Will Cash Become Obsolete?

Is the European Union really about to abolish cash? No, but pay attention to the details. The digital euro is advancing, and cash is becoming less central—this is a fact. The ECB assures us that cash won’t be eliminated, yet restrictions are tightening and electronic payments are taking over. So the real question is: how long will it take before cash becomes marginal?

Now, I’m the first to prefer digital payments—fast, convenient, secure. Cash is inconvenient, messy, easy to lose, and even easy to steal. But that’s not the point. The real issue is: how dangerous is this path? Today, Europe is pushing for the digital euro as an alternative, but what happens if cash becomes so hard to use that it essentially vanishes, even without an outright ban?

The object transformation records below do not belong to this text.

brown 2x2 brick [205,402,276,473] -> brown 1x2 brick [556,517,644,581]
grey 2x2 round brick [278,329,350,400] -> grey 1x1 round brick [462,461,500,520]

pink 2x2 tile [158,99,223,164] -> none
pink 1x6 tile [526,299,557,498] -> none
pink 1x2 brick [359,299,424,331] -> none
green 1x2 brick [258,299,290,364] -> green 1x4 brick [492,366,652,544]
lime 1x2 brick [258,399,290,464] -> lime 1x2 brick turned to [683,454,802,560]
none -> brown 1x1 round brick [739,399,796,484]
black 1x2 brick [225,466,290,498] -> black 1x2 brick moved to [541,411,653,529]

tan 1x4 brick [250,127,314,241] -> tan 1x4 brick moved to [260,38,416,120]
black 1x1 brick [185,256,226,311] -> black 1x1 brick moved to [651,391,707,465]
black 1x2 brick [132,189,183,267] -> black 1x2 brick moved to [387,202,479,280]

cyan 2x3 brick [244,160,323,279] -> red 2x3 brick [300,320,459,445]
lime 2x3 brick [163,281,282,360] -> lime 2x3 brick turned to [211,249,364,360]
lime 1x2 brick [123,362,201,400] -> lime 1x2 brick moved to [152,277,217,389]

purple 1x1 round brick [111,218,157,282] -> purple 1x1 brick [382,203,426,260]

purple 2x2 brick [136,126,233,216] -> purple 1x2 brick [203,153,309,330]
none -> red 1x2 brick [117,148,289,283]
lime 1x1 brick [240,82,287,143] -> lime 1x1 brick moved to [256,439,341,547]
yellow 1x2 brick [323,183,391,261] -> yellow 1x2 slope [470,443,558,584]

There’s one detail many overlook. The digital euro isn’t just a traditional electronic payment. Unlike cards and bank transfers, it doesn’t have to go through banks or intermediaries. It can work like digital cash, with direct wallet-to-wallet transfers—no permissions needed, and no one able to block or trace every transaction. And that’s where the crux lies. If it’s designed to be a truly free tool, it could easily replace cash. But if it ends up under centralized control with limits and restrictions, it’ll be a gilded cage.

Because the real risk isn’t digital money itself—it’s who sets the rules. If one day the digital euro comes with limits on where, how, and when we can spend it, or if it can be deactivated for “security” reasons, that’s a serious problem. Cash, for better or worse, can’t be switched off with a click.

So the question isn’t whether cash will disappear, but whether digital money can truly guarantee the same freedom. And on that, no one has yet given a convincing answer.